TIME WAS
IAN McDONALD
Tor.com Publishing (non-affiliate Amazon link)
$3.99 Kindle edition, available now
Rating: 4* of five
The Publisher Says: A love story stitched across time and war, shaped by the power of books, and ultimately destroyed by it.
In the heart of World War II, Tom and Ben became lovers. Brought together by a secret project designed to hide British targets from German radar, the two founded a love that could not be revealed. When the project went wrong, Tom and Ben vanished into nothingness, presumed dead. Their bodies were never found.
Now the two are lost in time, hunting each other across decades, leaving clues in books of poetry and trying to make their disparate timelines overlap.

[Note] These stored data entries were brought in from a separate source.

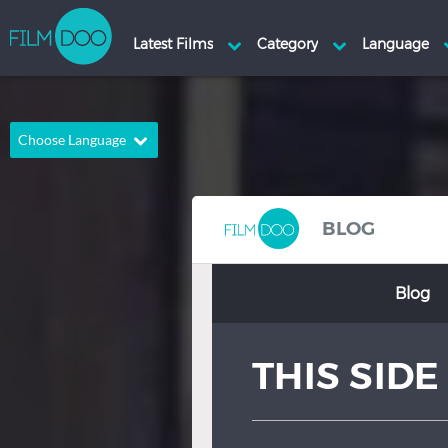
Choose Language
English
Arabic
Chinese
Dutch
BLOG
French
German
Blog
Greek
Indonesian
Italian
Portuguese
THIS SID
Russian
Spanish
Thai
Turkish
Hindi
Japanese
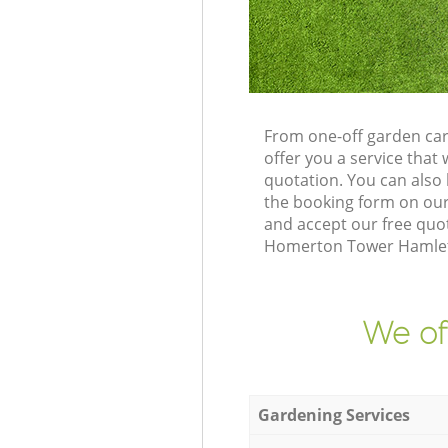
From one-off garden ca
offer you a service tha
quotation. You can als
the booking form on our
and accept our free quo
Homerton Tower Hamlets 
We of
Gardening Services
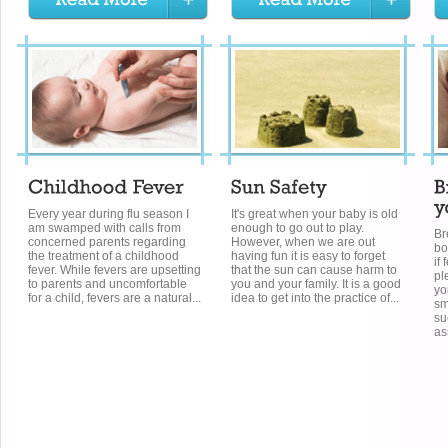
Every year during flu season I
It's great when your baby is old
am swamped with calls from
enough to go out to play.
Br
concerned parents regarding
However, when we are out
bo
the treatment of a childhood
having fun it is easy to forget
if
fever. While fevers are upsetting
that the sun can cause harm to
pl
to parents and uncomfortable
you and your family. It is a good
yo
for a child, fevers are a natural...
idea to get into the practice of...
sm
su
as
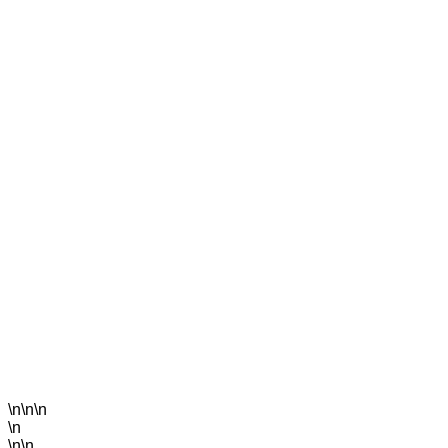
\n\n\n
\n
\n\n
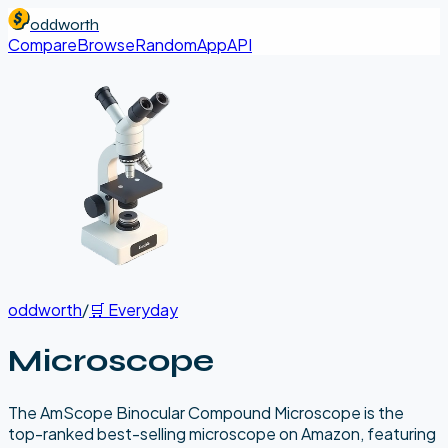
oddworth
Compare
Browse
Random
App
API
oddworth
/
🛒
Everyday
Microscope
The AmScope Binocular Compound Microscope is the
top-ranked best-selling microscope on Amazon, featuring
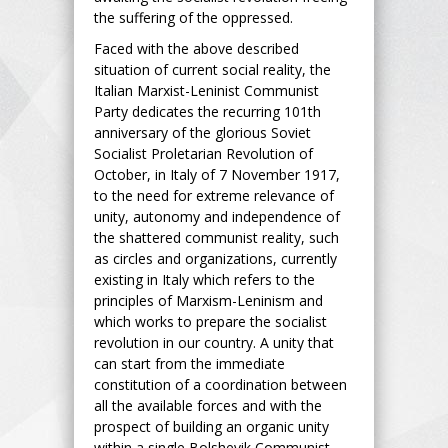
the suffering of the oppressed.
Faced with the above described
situation of current social reality, the
Italian Marxist-Leninist Communist
Party dedicates the recurring 101th
anniversary of the glorious Soviet
Socialist Proletarian Revolution of
October, in Italy of 7 November 1917,
to the need for extreme relevance of
unity, autonomy and independence of
the shattered communist reality, such
as circles and organizations, currently
existing in Italy which refers to the
principles of Marxism-Leninism and
which works to prepare the socialist
revolution in our country. A unity that
can start from the immediate
constitution of a coordination between
all the available forces and with the
prospect of building an organic unity
within a single Bolshevik Communist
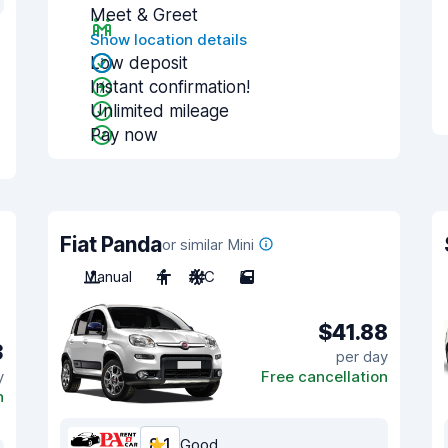
Meet & Greet
Show location details
Low deposit
Instant confirmation!
Unlimited mileage
Pay now
Fiat Panda
or similar Mini
Manual
4
A/C
5
$41.88
3
per day
y
Free cancellation
n
8.1
Good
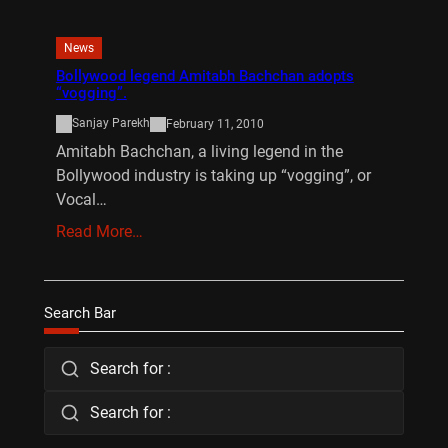
News
Bollywood legend Amitabh Bachchan adopts
“vogging”.
Sanjay Parekh
February 11, 2010
Amitabh Bachchan, a living legend in the
Bollywood industry is taking up “vogging”, or
Vocal…
Read More…
Search Bar
Search for :
Search for :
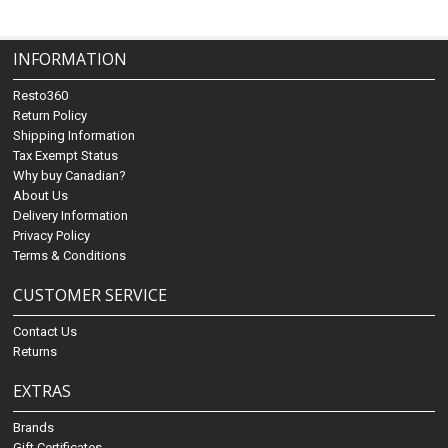
INFORMATION
Resto360
Return Policy
Shipping Information
Tax Exempt Status
Why buy Canadian?
About Us
Delivery Information
Privacy Policy
Terms & Conditions
CUSTOMER SERVICE
Contact Us
Returns
EXTRAS
Brands
Gift Certificates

My Review: First, read this:
War is no reason to change your drinking habits.
–and–
I shared my world; he shares his. What I understand is that he sees a beauty—a sublime, something awesome and terrifying—that I do not.
–and–
If you want to write, you must write experience. What it is to be that thing. There is everything in a moment.
Listen to the dissatisfied bleats from MM-romance readers! This is NOT that book!
It is a fun time-travel tale, and the MM couple whose life together is really more of a life-apart treasure hunt for each other after being unhitched from Time's Arrow during a WWII experiment in quantum superposition is the animating spirit. The young straight bookhunter whose obsession with the gay couple leads him into very strange territory is much more present on the page than either man in the couple. That's disappointing on some levels because of what is promised in the marketing push. But adjust your expectations and read the story that's there and the experience is just fine.
Accepting the many-worlds interpretation of quantum mechanics is easier for most fictionphiles than is Copenhagen interpretation of it, which requires us to believe in the arrow of time or the eternal and immutable journey of all things from the past to the future. There are some cracks in the immutability of time's forward progress at the quantum level (you can look it up on your own this time) but no one is saying, at this moment in time, that gross assmblages of atoms like human bodies are about to be transportable whole, entire, and functioning in any direction at any speed of more than 60 seconds per minute.
So there's the fiction bit of the tale defined.
All written art is an attempt to communicate what it is to feel, to ask the terrifying question: Is what I experience in my head the same as what you experience? Terrifying because we can never know for certain. We hope; we risk.
The tale itself...lovers separated and striving to get back together despite seemingly insurmountable obstacles...is an evergreen because most of us have experienced it to some degree or another. The separated lovers in the story are both men and that, as I suspect does not need heavy emphasis, would've kept them apart in the world of 1940s England and not to mention the world of the military which both were in.
The tale of an obsessive quest for an elusive object is equally familiar. A man so utterly absorbed in his own world as to not notice the fact that his lover is being openly unfaithful to him is a familiar character, again as most of us have encountered this in real life relationships whether our own or those of the people close to us. (Well, I know *I* have, so everyone I know has as well.)
Weaving the two together in the way McDonald does is involving and interesting. This isn't something I'm surprised about, though, as I've read his excellent novel River of Gods set in a 2047 India that has quantum computing. He's been thinking about these matters for a long time and that makes his world-building dense and fulfilling to read.
Take the journey with him in this short work. If you like it, and I hope you will, move to the massive, excellent River of Gods and immerse yourself in just how weird the world is, and will be; this book will give you the "was."